Barry-Eaton District Health Department suggests families take precautions to reduce their exposure to copper.
Families should flush their pipes for at least two minutes before using it.
Barry-Eaton District Health Department emphasize not to drink hot water, or boil water in an attempt to "clean it."
Hot water is more likely to contain high levels of copper. Copper is not removed from water by boiling, and boiling can actually raise the level of copper.
Statement from the City of Charlotte:
The City of Charlotte is committed to providing safe, quality drinking water to its residents. As required by Federal and State laws and regulations, regular testing is conducted on various aspects of the water system.
Testing completed as recently as 2014 determined that copper was not detected in the City’s well supply. Elevated copper levels are sometimes found in some residences due to corrosion of household plumbing pipes and fixtures made of, or containing, copper.
The City’s recent testing for lead and copper, conducted in August and September of this year, found five of twenty samples that exceeded the U.S. Environmental Protection Agency’s maximum contaminant level goal (MCLG) for copper. In accordance with Federal and State laws and regulations, those five residents were notified of their results. They were also given a fact sheet on how to flush their pipes before using the water for cooking and drinking if the water has been sitting in their pipes for an extended period of time.
The City recommends that residents with copper plumbing follow published guidance about using water from the cold faucet and running it for 30-60 seconds, or when it becomes cool, before using it for drinking or cooking. This holds true as well for residents in areas surrounding the City that use well water but have copper plumbing.

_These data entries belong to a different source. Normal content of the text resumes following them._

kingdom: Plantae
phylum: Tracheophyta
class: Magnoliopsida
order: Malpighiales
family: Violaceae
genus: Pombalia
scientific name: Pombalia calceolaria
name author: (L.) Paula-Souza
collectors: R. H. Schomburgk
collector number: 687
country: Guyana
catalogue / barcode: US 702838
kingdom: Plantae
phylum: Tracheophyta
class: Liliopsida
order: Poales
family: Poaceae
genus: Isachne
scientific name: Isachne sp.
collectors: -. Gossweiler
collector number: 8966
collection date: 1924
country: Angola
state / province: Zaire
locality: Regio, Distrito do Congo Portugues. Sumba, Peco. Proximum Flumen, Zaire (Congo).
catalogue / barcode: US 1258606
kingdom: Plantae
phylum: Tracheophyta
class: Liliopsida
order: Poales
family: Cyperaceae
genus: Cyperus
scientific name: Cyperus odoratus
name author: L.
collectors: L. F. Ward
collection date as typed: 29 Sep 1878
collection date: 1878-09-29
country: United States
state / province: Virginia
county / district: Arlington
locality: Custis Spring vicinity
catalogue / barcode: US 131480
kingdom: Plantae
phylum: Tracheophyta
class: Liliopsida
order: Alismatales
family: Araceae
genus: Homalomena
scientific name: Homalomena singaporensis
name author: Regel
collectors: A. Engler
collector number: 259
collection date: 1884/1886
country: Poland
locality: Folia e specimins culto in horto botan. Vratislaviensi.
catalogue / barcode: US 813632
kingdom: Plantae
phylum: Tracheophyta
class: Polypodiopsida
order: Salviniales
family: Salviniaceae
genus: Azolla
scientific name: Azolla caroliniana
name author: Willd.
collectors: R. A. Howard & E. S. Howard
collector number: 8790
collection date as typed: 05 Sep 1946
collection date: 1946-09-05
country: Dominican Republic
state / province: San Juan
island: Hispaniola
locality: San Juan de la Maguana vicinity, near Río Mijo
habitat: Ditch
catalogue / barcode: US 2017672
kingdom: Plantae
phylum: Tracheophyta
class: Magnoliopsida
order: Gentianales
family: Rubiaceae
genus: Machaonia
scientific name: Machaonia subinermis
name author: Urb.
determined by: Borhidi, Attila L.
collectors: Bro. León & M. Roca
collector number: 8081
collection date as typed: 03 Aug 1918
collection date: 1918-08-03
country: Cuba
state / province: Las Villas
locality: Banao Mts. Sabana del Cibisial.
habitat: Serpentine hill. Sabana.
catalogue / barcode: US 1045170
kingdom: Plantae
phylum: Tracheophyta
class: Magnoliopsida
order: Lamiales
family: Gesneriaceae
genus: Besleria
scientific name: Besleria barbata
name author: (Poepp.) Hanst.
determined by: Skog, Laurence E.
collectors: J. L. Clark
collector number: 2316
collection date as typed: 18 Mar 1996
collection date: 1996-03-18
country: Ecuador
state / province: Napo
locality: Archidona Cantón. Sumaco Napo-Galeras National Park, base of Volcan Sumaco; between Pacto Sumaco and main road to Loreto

The Michigan Department of Environment, Great Lakes and Energy has advised the City that the exceedance is not a violation of Federal and State regulations. It does require more homes to be tested in the next round of sampling to take place in the first six months of 2020. City residents concerned about copper levels in their drinking water can be added to the sampling pool for this next round of testing by calling 517-543-8858. There is no cost to participate in this sampling.